Excerpt provided:
An interesting cartoon in our paper the other day. First panel: George Orwell at his desk wondering if his book 1984 about people's personal info going to Big Brother is too preposterous. Second panel: Man calling to his wife, Honey I just uploaded our vacation pictures on Facebook, tweeted the relatives and checked in on Foursquare.... 
Several Regners live at my house and I enjoy them. Yesterday at the Rochester Institute of Technology train show my Wild Animal Park train (winner of the SitG Konrad bash contest) ran its usual many laps of my portable track pleasing young and old alike. 
Have fun, 
Tom


----------



## Larry Green (Jan 2, 2008)

It was a struggle, but the site finally accepted a user name, but not my usual "real" one. Thanks for the tips, Mike. 

My Regner is an 0-6-0 chassis kit that is becoming the basis for a 1:20 project engine, based on a Louisiana sugar plantation 0-6-4 built by Porter. 

Larry Green (larryg)


----------



## mocrownsteam (Jan 7, 2008)

Data extract:
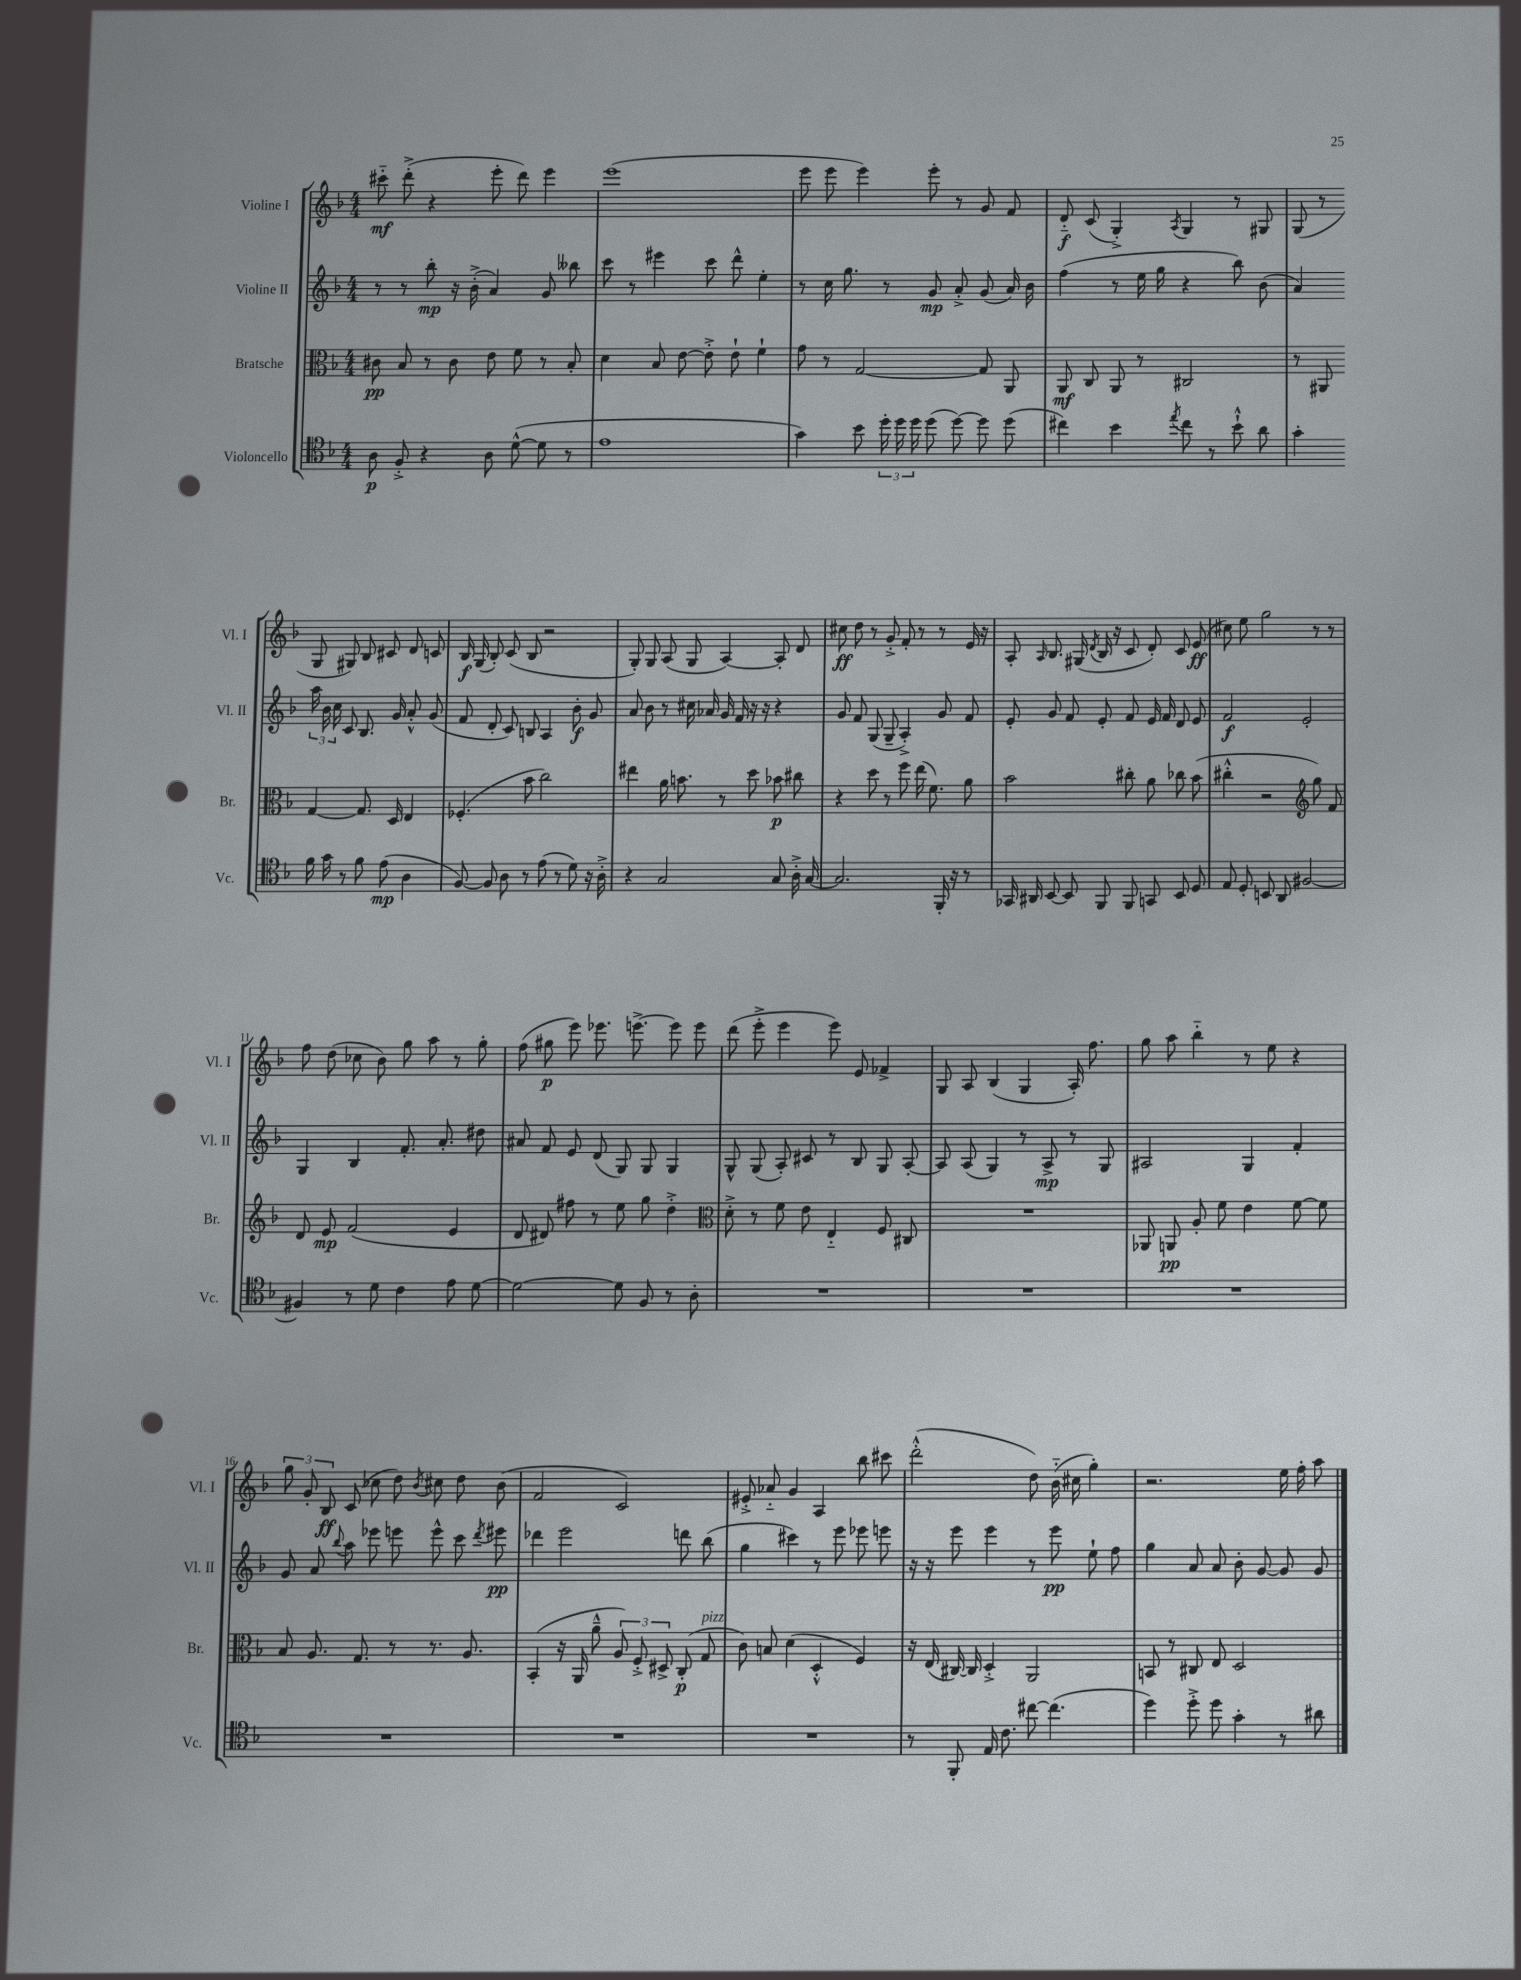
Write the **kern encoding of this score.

Short exercise 1: After the data, reproduce the passage in the Regner forum thread, everything from "An interesting cartoon" down to "(Jan 2, 2008)".
Short exercise 2:
Answer these questions from the Regner forum thread:
(a) At what event did Tom's Wild Animal Park train run its laps?
(b) Which contest did that train win?
(c) At what scale is Larry Green building his project engine?
Short exercise 3: Continue the Regner forum thread from the point where it stops.

Reply 1:
An interesting cartoon in our paper the other day. First panel: George Orwell at his desk wondering if his book 1984 about people's personal info going to Big Brother is too preposterous. Second panel: Man calling to his wife, Honey I just uploaded our vacation pictures on Facebook, tweeted the relatives and checked in on Foursquare.... 
Several Regners live at my house and I enjoy them. Yesterday at the Rochester Institute of Technology train show my Wild Animal Park train (winner of the SitG Konrad bash contest) ran its usual many laps of my portable track pleasing young and old alike. 
Have fun, 
Tom


----------



## Larry Green (Jan 2, 2008)

Reply 2:
(a) The Rochester Institute of Technology train show
(b) The SitG Konrad bash contest
(c) 1:20

Reply 3:
Be careful Larry. Once you go down the path of sugar plantation locos you will never go back (VBG)! Next thing you know you'll be building Cuban plantation locomotives like me. Sounds like you are building a Godchaux Sugar steamer. Lots of good drawings for their locos in the NG&SL Gazette. 

Mike McCormack 
Hudson, Massachusetts


----------



## Larry Green (Jan 2, 2008)

Mike, you guessed right--their #7. Not going to be an exact copy, as the boiler would only be 1-1/2" dia. I decided on a RH Silver Lady boiler (2") and fittings for their known performance 
I have been sidetracked on this project for awhile, and it's about time to get back on it.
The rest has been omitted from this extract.